## INSTRUCTIONS:
- a) According to the text on the history of travel, which people created the first maps?
- b) Reproduce the stretch of the text on the history of travel from "Inns and taverns" through "continents was easier.".
━━ STUDY TEXT ━━
Occasionally, business and pleasure were reasons for travel and certain tribes would meet at specific times of the year for celebrations, to conduct business, to trade and simply socialize. Stronger tribes would control resources of an area.
Armies would travel to different areas and conquer entire regions, enslaving the inhabitants and stealing their possessions.
Trading also became a big part in these times.
Sumerians and Phoenicians focused on increasing their wealth through industry (not killing other tribes).
Sumerians developed the first coinage to pay for goods and the Phoenicians created the first maps. People now began traveling to conduct trade, government business, and for educational and social reasons.
The Egyptians had large, flourishing cities, which attracted travelers.
By 900 B.C., the Grecian empire. Greek philosophers began traveling for education and to discover new things.
Greeks loved to shop, eat, and drink. They also loved theatre and sports, so they would travel great distances to see these events.
They also created the Olympics! The Roman Empire were great conquerors and wherever they went, they built roads; more than 80 000km of them!
Roman coinage became the first universally accepted currency.
Inns and taverns actually started in this era and were created all over towns to take care of travelers.
The Romans developed spas to take care of their physical well-being, and even came up with the first "fast-food" style restaurants. Changes in modes of travel were a common theme in this era, starting with steamships and steam trains being made so that crossing the oceans and continents was easier.
The invention of the automobile helped the tourism industry greatly, as it provided a means for people to travel independently and they could choose their own times and destinations. With wars, called the Crusades, large armies of knights and warriors would go away and bring back many interesting stories of different lands and cultures.
Marco Polo, one of the best known early traveling merchants, traveled from Europe to the Far East, bringing back lots of souvenirs which created great interest. England's nobility began sending their children away to the Continent to be educated.
━━━
━━ RECORDED DATA ━━
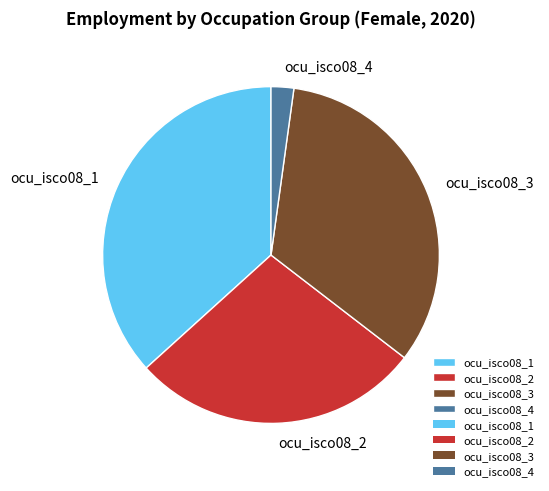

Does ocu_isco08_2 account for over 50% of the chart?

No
━━━
━━ RECORDED DATA ━━
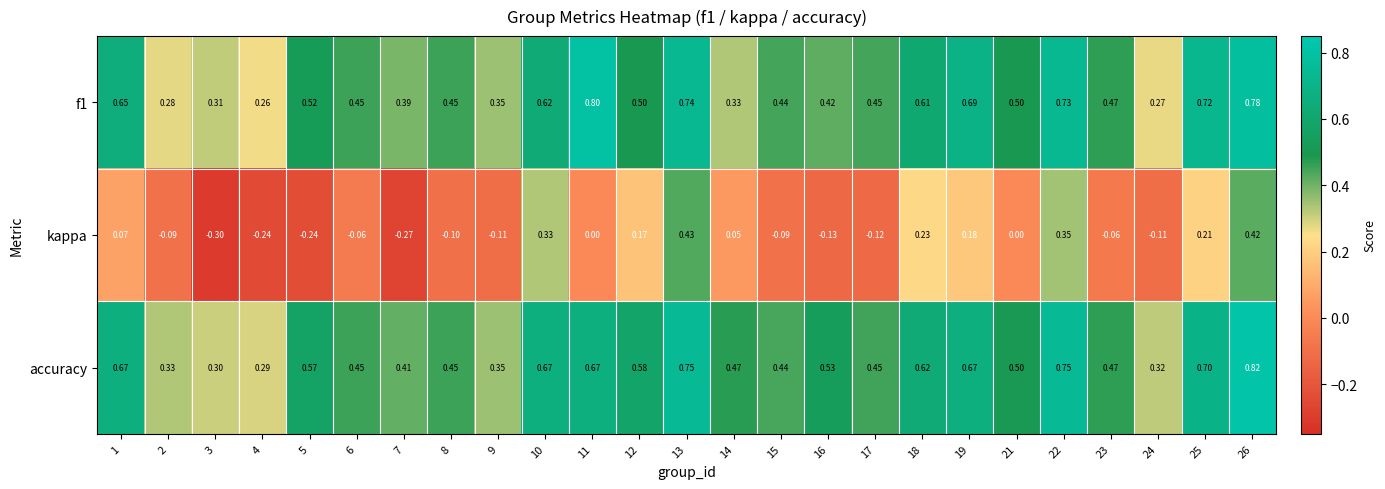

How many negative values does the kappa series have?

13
━━━
## OUTPUTS FOR THE TASKS:
- a) The Phoenicians created the first maps.

- b)
Inns and taverns actually started in this era and were created all over towns to take care of travelers.
The Romans developed spas to take care of their physical well-being, and even came up with the first "fast-food" style restaurants. Changes in modes of travel were a common theme in this era, starting with steamships and steam trains being made so that crossing the oceans and continents was easier.